*Excerpted data:*
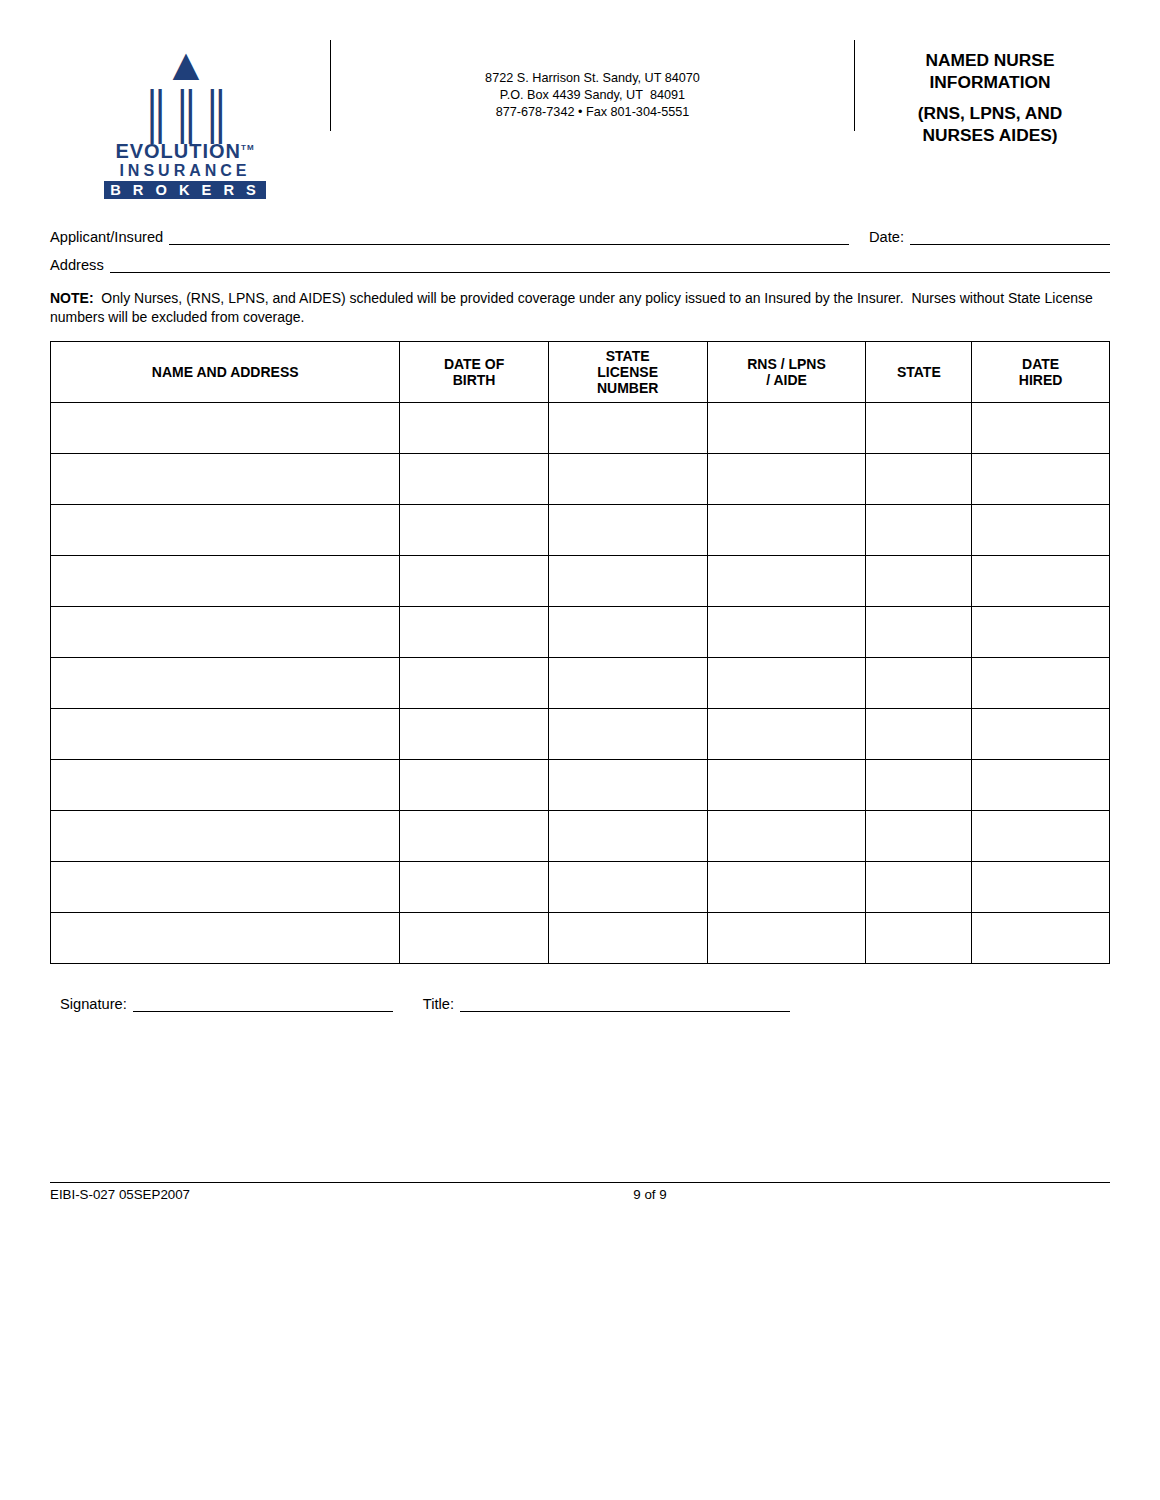▲
║║║
EVOLUTIONTM
INSURANCE
B R O K E R S
8722 S. Harrison St. Sandy, UT 84070
P.O. Box 4439 Sandy, UT 84091
877-678-7342 • Fax 801-304-5551
NAMED NURSE
INFORMATION
(RNS, LPNS, AND
NURSES AIDES)
Applicant/Insured Date:
Address
NOTE: Only Nurses, (RNS, LPNS, and AIDES) scheduled will be provided coverage under any policy issued to an Insured by the Insurer. Nurses without State License numbers will be excluded from coverage.
| NAME AND ADDRESS | DATE OF BIRTH | STATE LICENSE NUMBER | RNS / LPNS / AIDE | STATE | DATE HIRED |
| --- | --- | --- | --- | --- | --- |
Signature: Title:
EIBI-S-027 05SEP2007
9 of 9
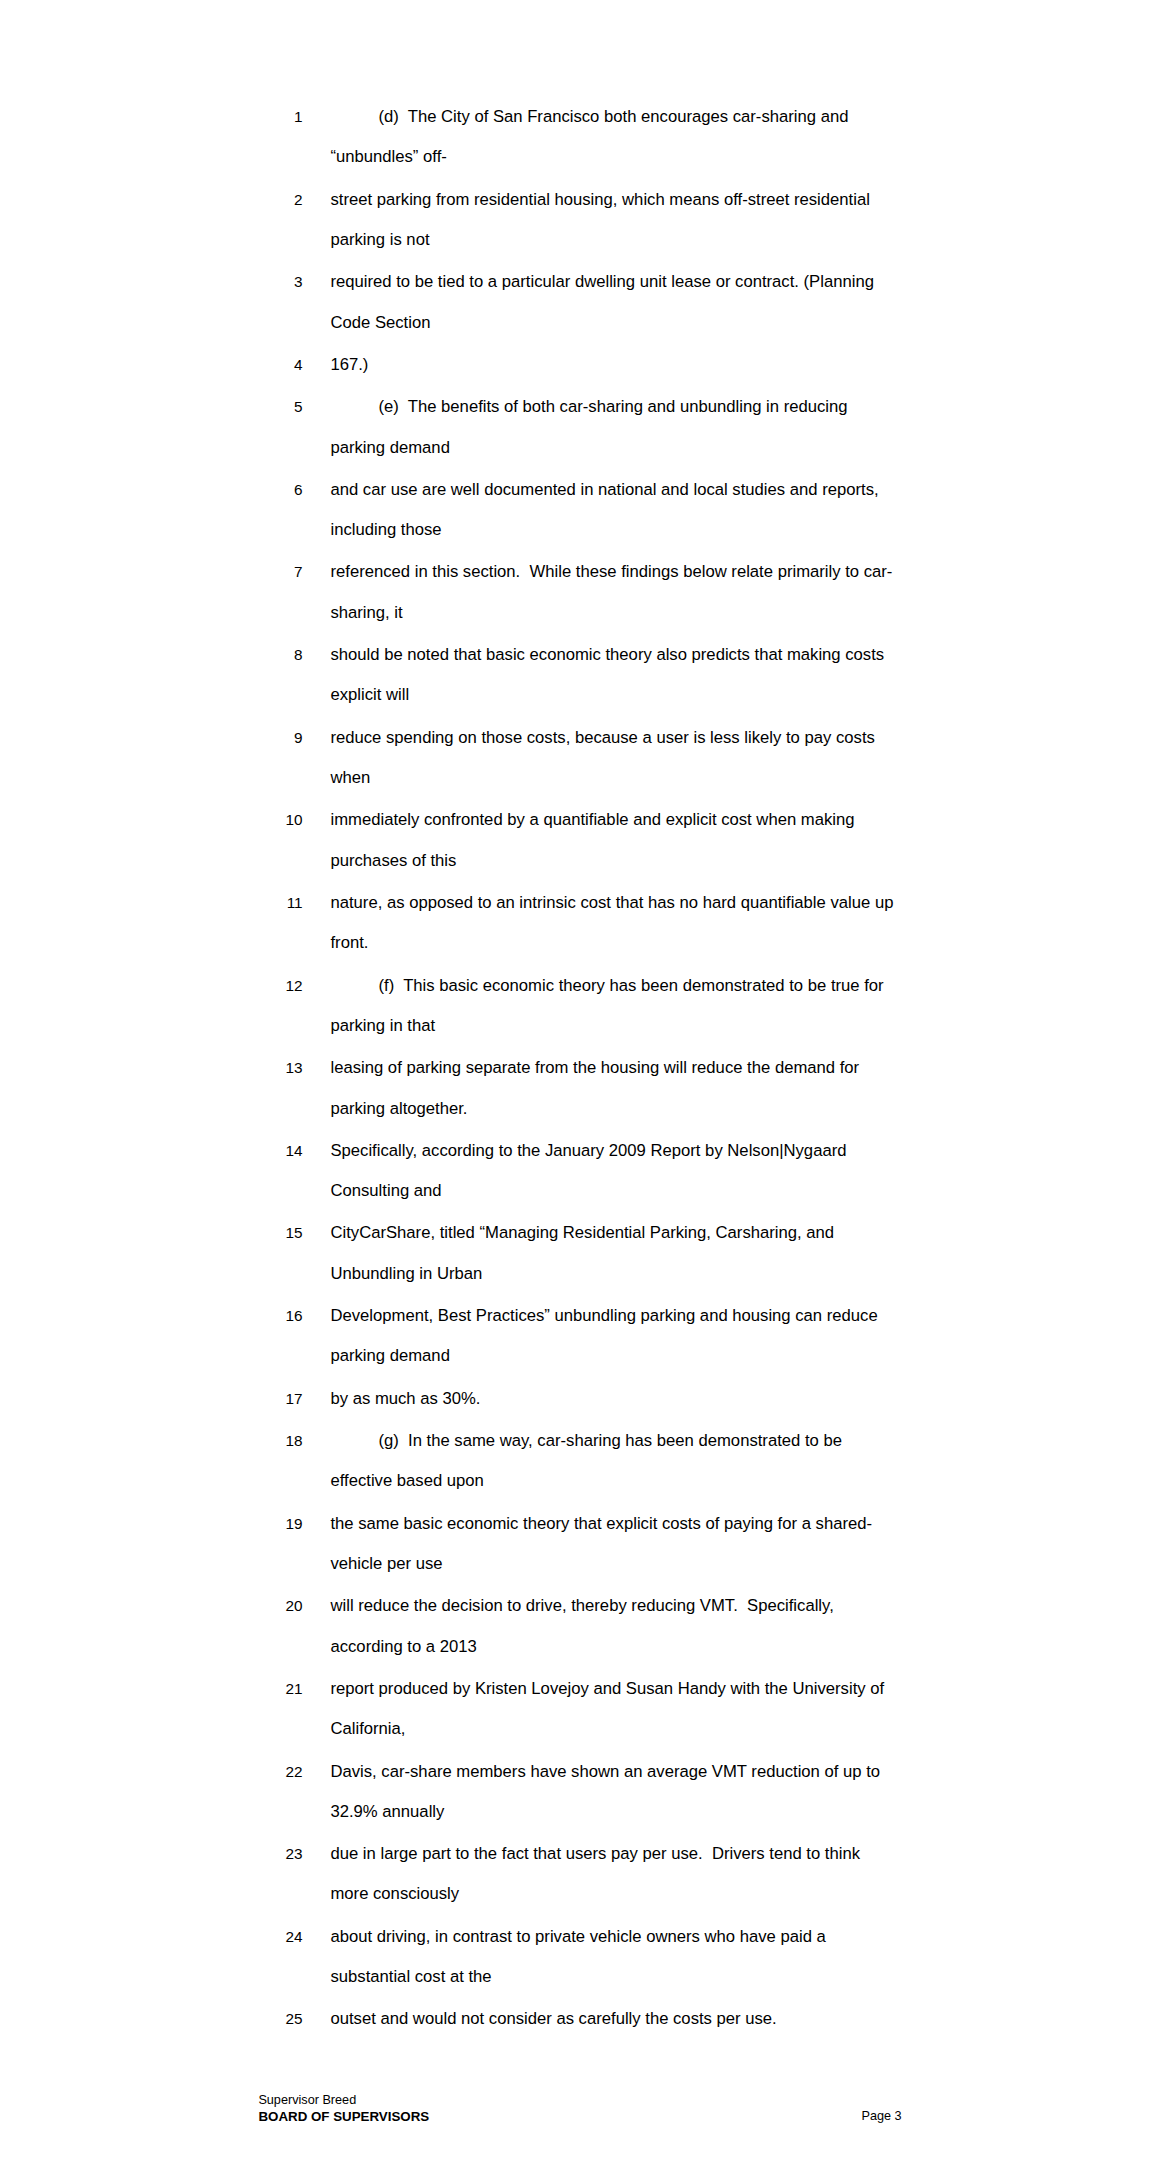| 1 | (d) The City of San Francisco both encourages car-sharing and “unbundles” off- |
| 2 | street parking from residential housing, which means off-street residential parking is not |
| 3 | required to be tied to a particular dwelling unit lease or contract. (Planning Code Section |
| 4 | 167.) |
| 5 | (e) The benefits of both car-sharing and unbundling in reducing parking demand |
| 6 | and car use are well documented in national and local studies and reports, including those |
| 7 | referenced in this section. While these findings below relate primarily to car-sharing, it |
| 8 | should be noted that basic economic theory also predicts that making costs explicit will |
| 9 | reduce spending on those costs, because a user is less likely to pay costs when |
| 10 | immediately confronted by a quantifiable and explicit cost when making purchases of this |
| 11 | nature, as opposed to an intrinsic cost that has no hard quantifiable value up front. |
| 12 | (f) This basic economic theory has been demonstrated to be true for parking in that |
| 13 | leasing of parking separate from the housing will reduce the demand for parking altogether. |
| 14 | Specifically, according to the January 2009 Report by Nelson/Nygaard Consulting and |
| 15 | CityCarShare, titled “Managing Residential Parking, Carsharing, and Unbundling in Urban |
| 16 | Development, Best Practices” unbundling parking and housing can reduce parking demand |
| 17 | by as much as 30%. |
| 18 | (g) In the same way, car-sharing has been demonstrated to be effective based upon |
| 19 | the same basic economic theory that explicit costs of paying for a shared-vehicle per use |
| 20 | will reduce the decision to drive, thereby reducing VMT. Specifically, according to a 2013 |
| 21 | report produced by Kristen Lovejoy and Susan Handy with the University of California, |
| 22 | Davis, car-share members have shown an average VMT reduction of up to 32.9% annually |
| 23 | due in large part to the fact that users pay per use. Drivers tend to think more consciously |
| 24 | about driving, in contrast to private vehicle owners who have paid a substantial cost at the |
| 25 | outset and would not consider as carefully the costs per use. |
Supervisor Breed
BOARD OF SUPERVISORS Page 3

*What this task involves:* Using the entries above, repeat only the lines from the one containing "based upon |" through the one containing "of California, |", end lines included.

*Task answer:*
| 18 | (g) In the same way, car-sharing has been demonstrated to be effective based upon |
| 19 | the same basic economic theory that explicit costs of paying for a shared-vehicle per use |
| 20 | will reduce the decision to drive, thereby reducing VMT. Specifically, according to a 2013 |
| 21 | report produced by Kristen Lovejoy and Susan Handy with the University of California, |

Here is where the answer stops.